» **INFORMATION SHOWN**:

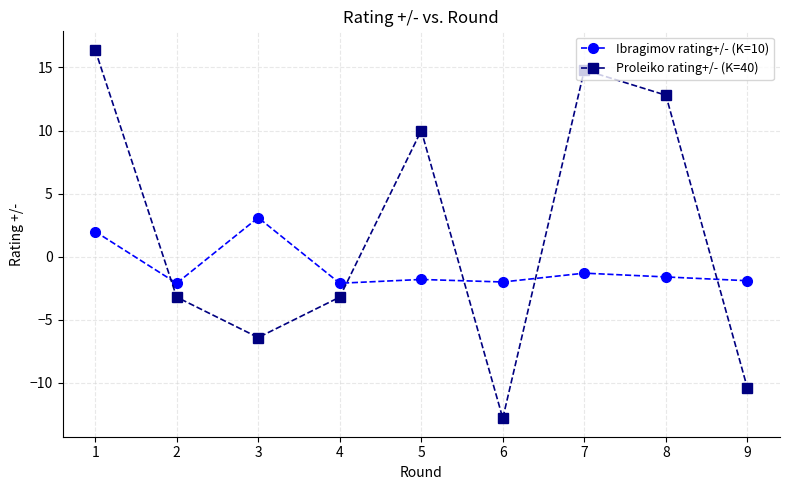

Where is the first local maximum for Proleiko rating+/- (K=40)?

5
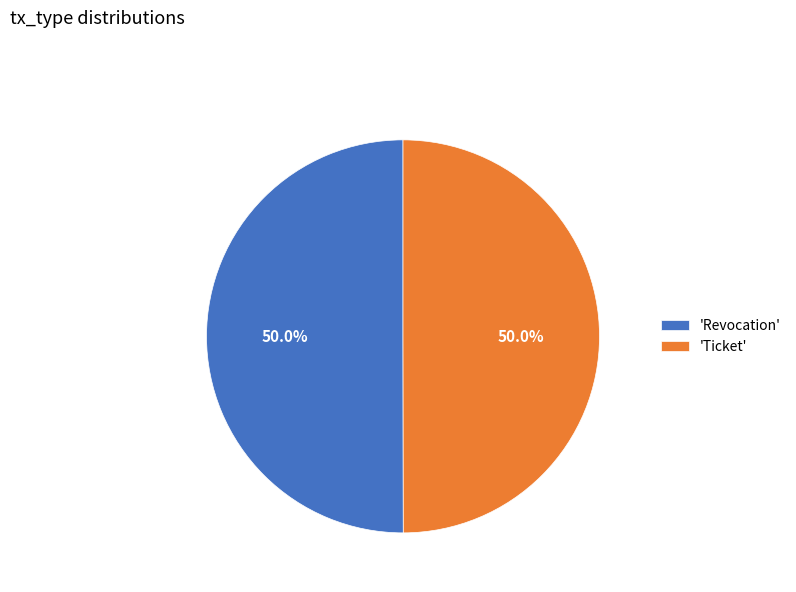

Approximately how many times larger is the value at 'Ticket' compared to 'Revocation'?

1.0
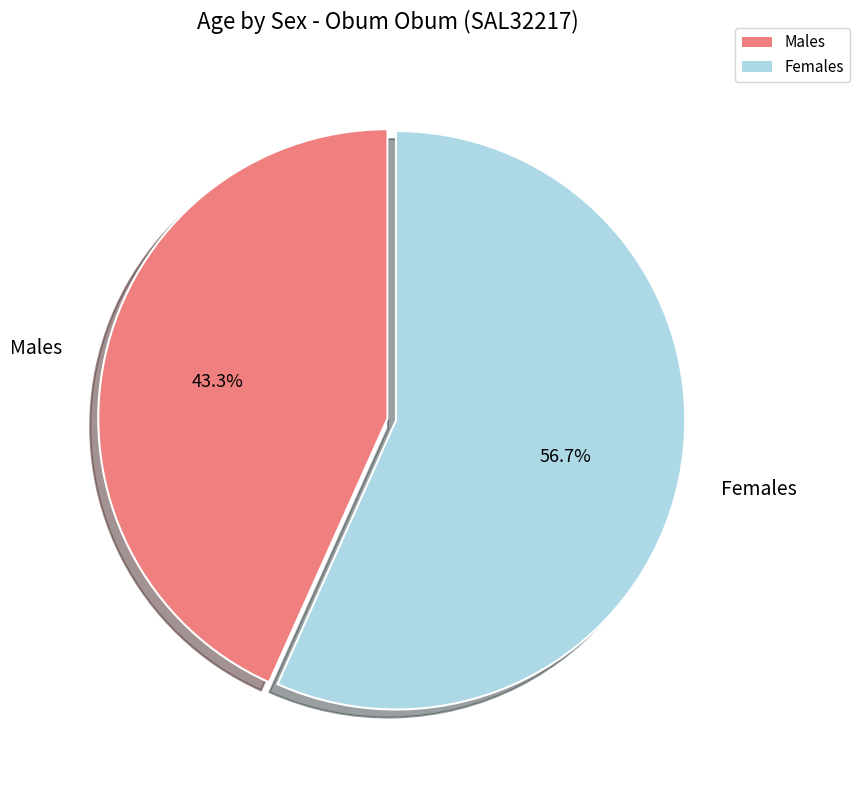

How many slices are in this pie chart?

2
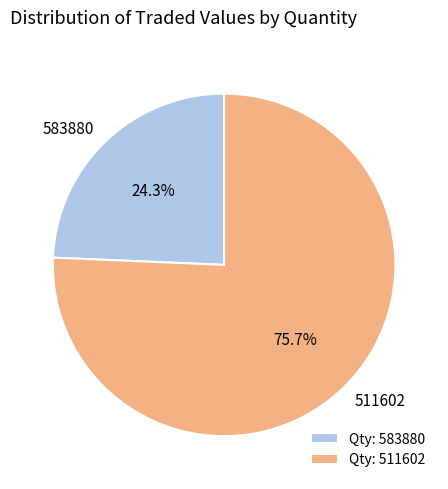

Which category has the smallest portion of the pie?

583880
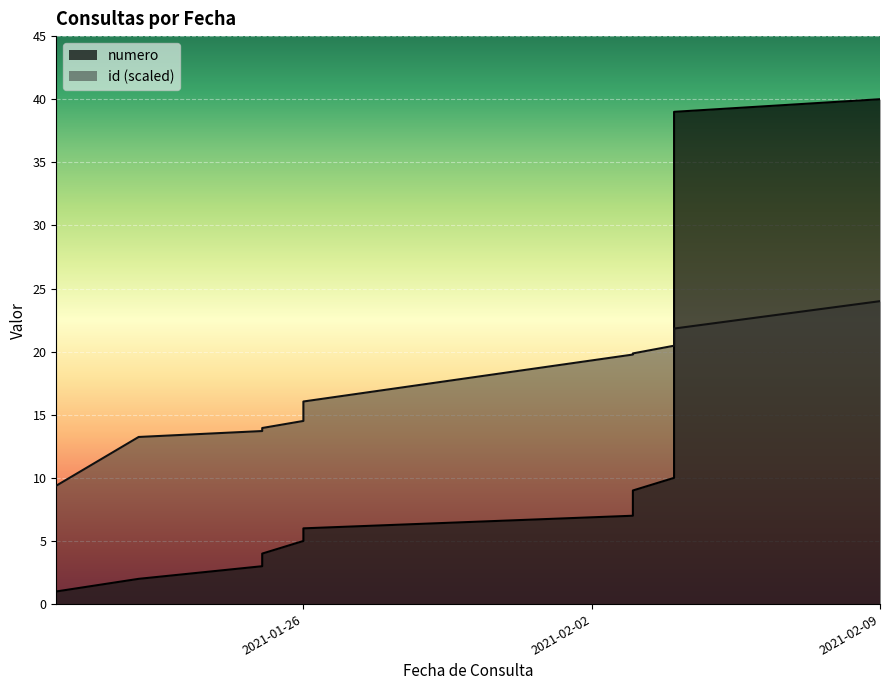

What is the label of the 5th point from the left?

2021-01-26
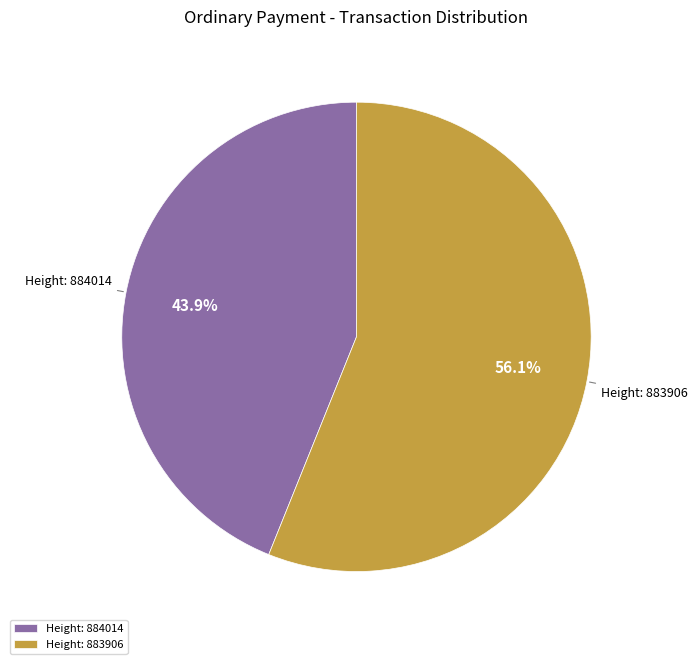

Rank the categories by value from highest to lowest.

Height: 883906, Height: 884014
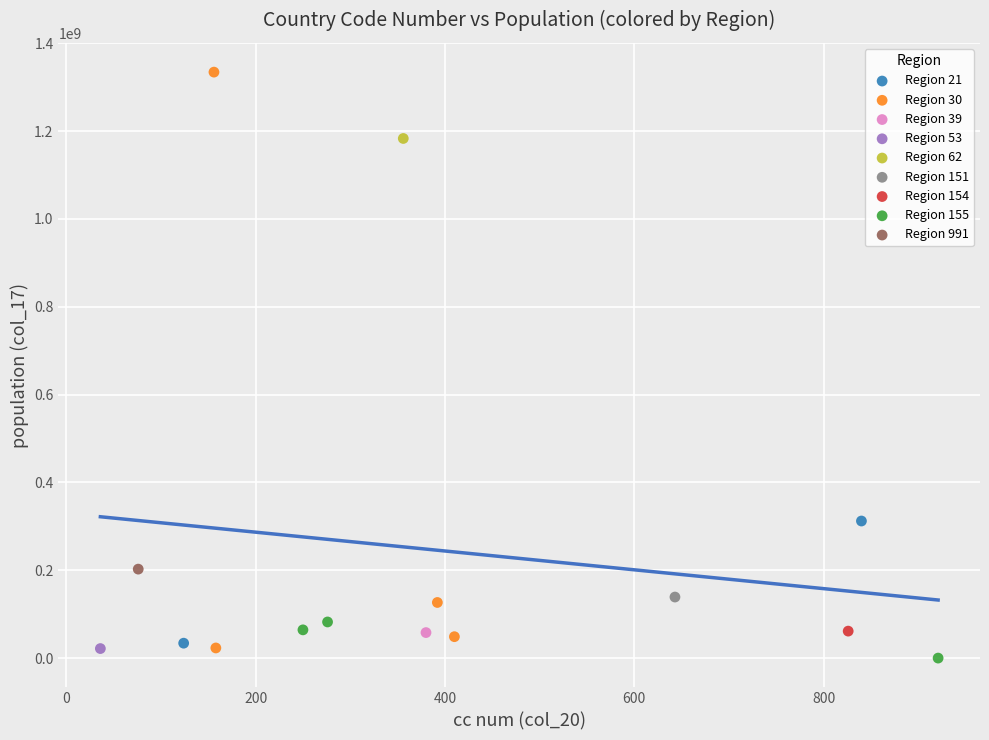

Which series contains the highest Y value?

Region 30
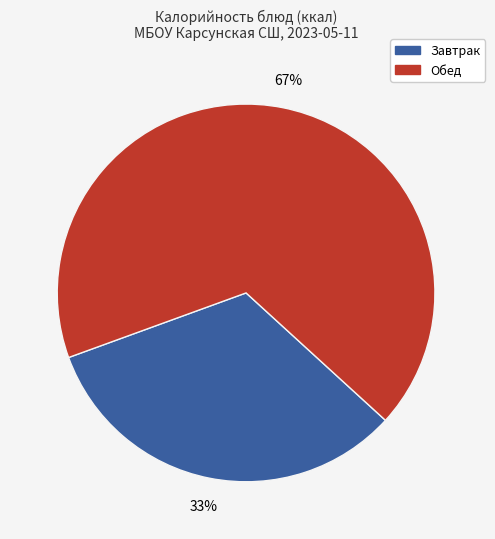

Is there any slice that represents more than half of the pie?

Yes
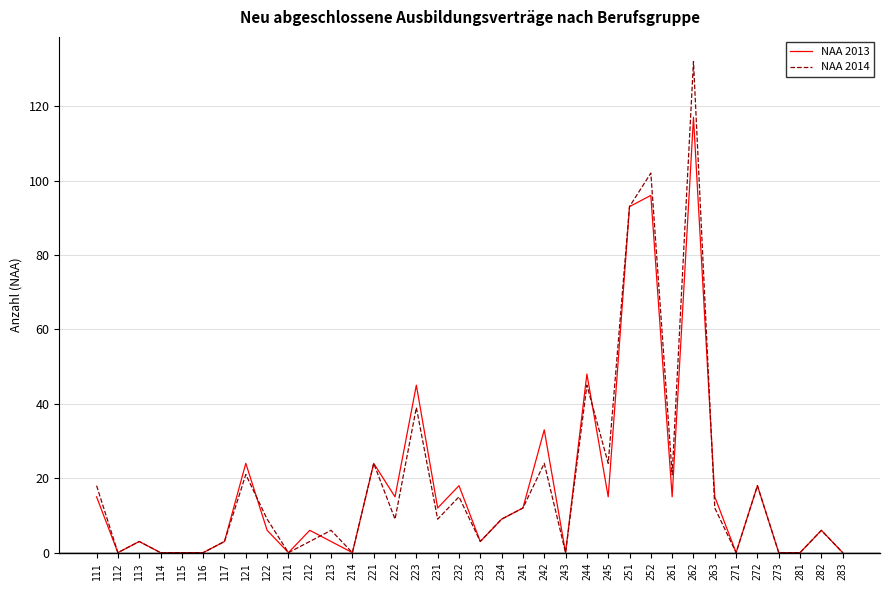

Is the value of NAA 2014 at 244 greater than the value of NAA 2013 at 112?

Yes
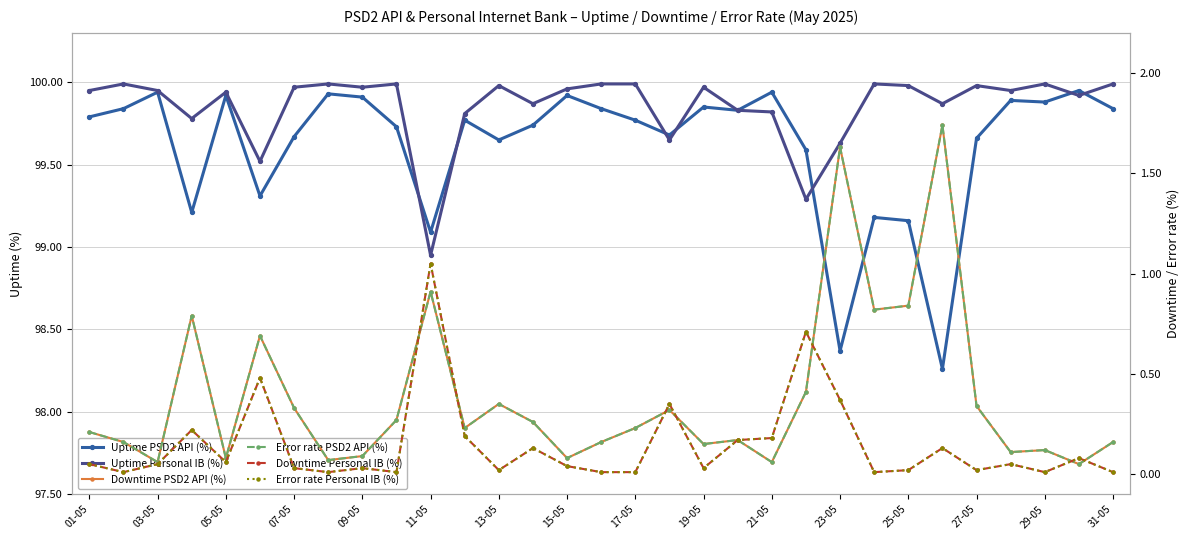

What position from the right is 31-05?

1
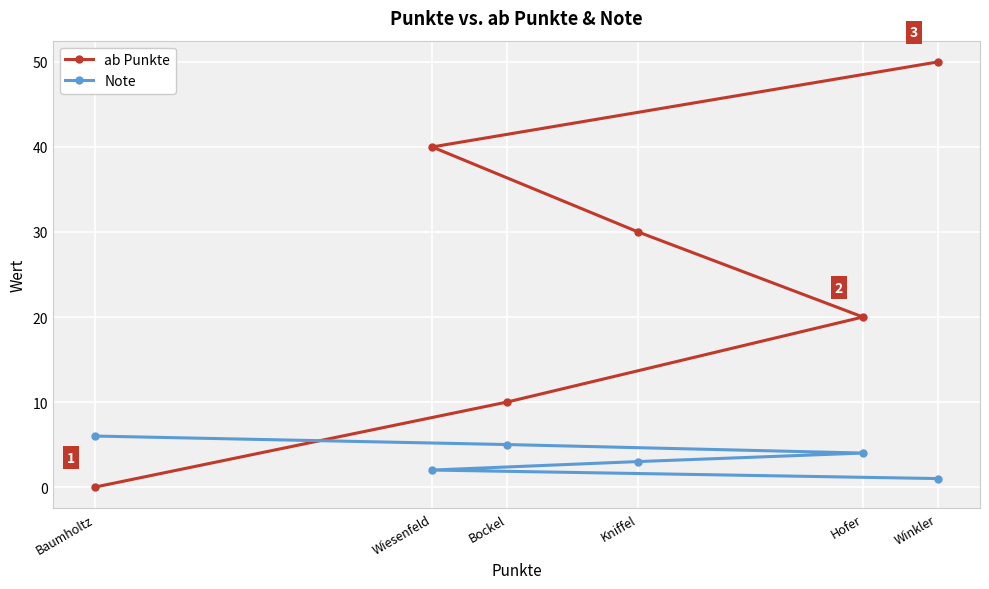

What are all the series names shown in the legend?

ab Punkte, Note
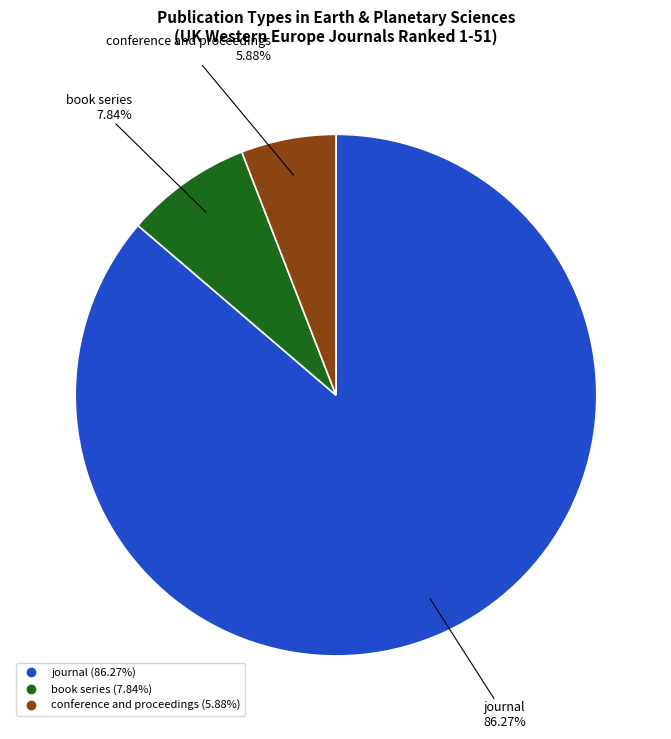

To the nearest percent, what percentage of the pie is book series?

8%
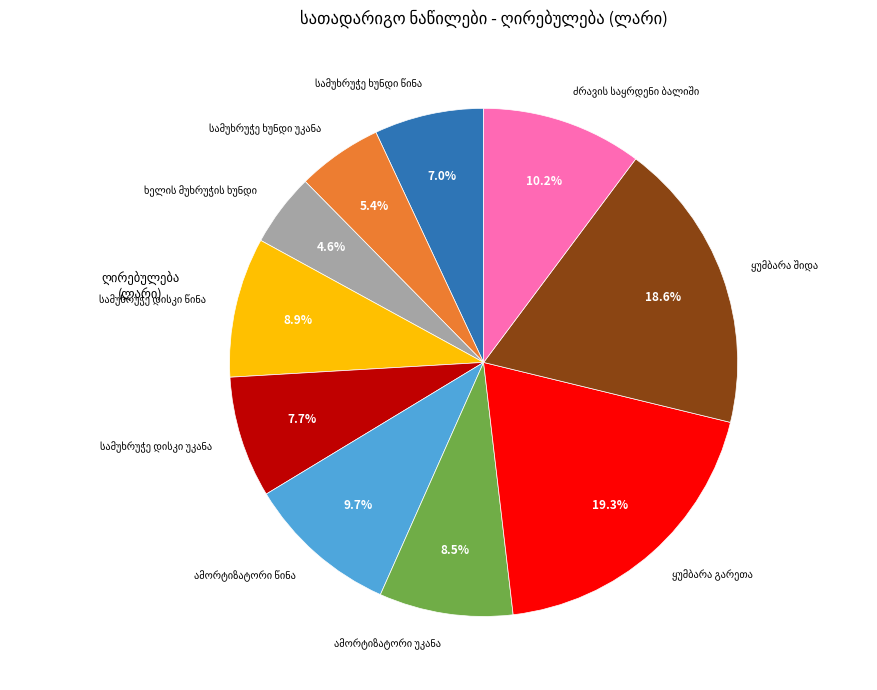

Does any single category account for the majority?

No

» **WHAT IS BEING ASKED**:
Revise all the entries above by replacing "pie" with "circle" everywhere, keeping everything else the same. Omit the pictures.

» **TASK RESPONSE**:
Where is the first local maximum for Proleiko rating+/- (K=40)?

5

Approximately how many times larger is the value at 'Ticket' compared to 'Revocation'?

1.0

How many slices are in this circle chart?

2

Which category has the smallest portion of the circle?

583880

What is the label of the 5th point from the left?

2021-01-26

Rank the categories by value from highest to lowest.

Height: 883906, Height: 884014

Which series contains the highest Y value?

Region 30

Is there any slice that represents more than half of the circle?

Yes

Is the value of NAA 2014 at 244 greater than the value of NAA 2013 at 112?

Yes

What position from the right is 31-05?

1

What are all the series names shown in the legend?

ab Punkte, Note

To the nearest percent, what percentage of the circle is book series?

8%

Does any single category account for the majority?

No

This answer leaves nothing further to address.